- Textauszug
·····

# Joker 2: Erstes Foto zeigt geschundenen Joaquín Phoenix im Arkham Asylum



## TenBoe (11. Dezember 2022)

Jetzt ist Deine Meinung zu *Joker 2: Erstes Foto zeigt geschundenen Joaquín Phoenix im Arkham Asylum* gefragt.

					Bitte beachtet: Der Kommentarbereich wird gemäß der Forenregeln moderiert.

__ Zum Artikel: *Joker 2: Erstes Foto zeigt geschundenen Joaquín Phoenix im Arkham Asylum*


Dir ist ein Fehler im Artikel aufgefallen? Dann zögere nicht uns deine Entdeckung im Feedback-Thread zu Artikeln mitzuteilen.


----------



## Nevrion (11. Dezember 2022)

Leider hab ich nie verstanden, was an dem Film so großartig war. Die Erzählung funktioniert für mich fernab der Batman-Comic Grundlage genauso und ich hatte immer das Gefühl, dass man den Joker-Aspekt einfach nur dran heftet um mehr Zielgruppen für den Film zu gewinnen. Ob das in einer Fortsetzung auch so sein wird, wird sich wohl noch zeigen.

·····

- Angezeigte Informationen
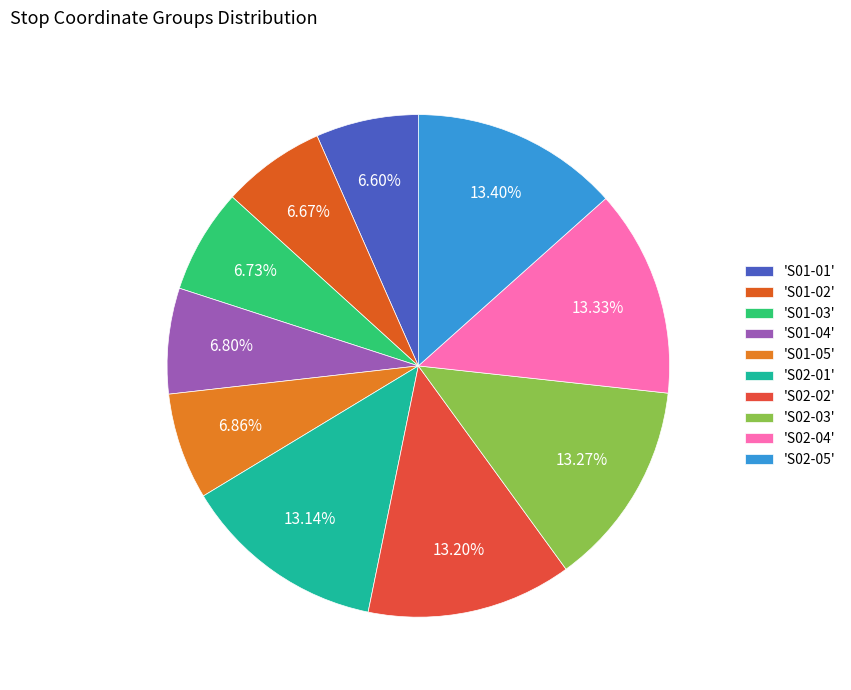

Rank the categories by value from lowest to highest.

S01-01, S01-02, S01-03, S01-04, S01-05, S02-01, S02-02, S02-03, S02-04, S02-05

·····

- Fragen zum Material
A: Welcher Ort wird in der Überschrift des Textauszugs zu Joker 2 genannt?
B: Führe den Textauszug zu Joker 2 nach seinem letzten Satz weiter.
Das Material steht in keinem Zusammenhang mit dem Textauszug.

- Antworten in Reihenfolge
A: Arkham Asylum

B:
----------



## Rookieone (11. Dezember 2022)

DC Lady Gaga Musical. Es klingt fast so als versucht hier jemand den schlechtesten Film aller Zeiten zu drehen.

Joker finde ich super, aber ich habe echt Angst mir den 2. Teil anzusehen. Der wird alles für immer ruinieren.


----------



## Phone (11. Dezember 2022)

Dafür dass der Film eigentlich nichts mit Batman zutun haben soll, sind hier sehr viele parallele zu finden oO
Einig sind die sich nicht?


----------



## Holzkerbe (11. Dezember 2022)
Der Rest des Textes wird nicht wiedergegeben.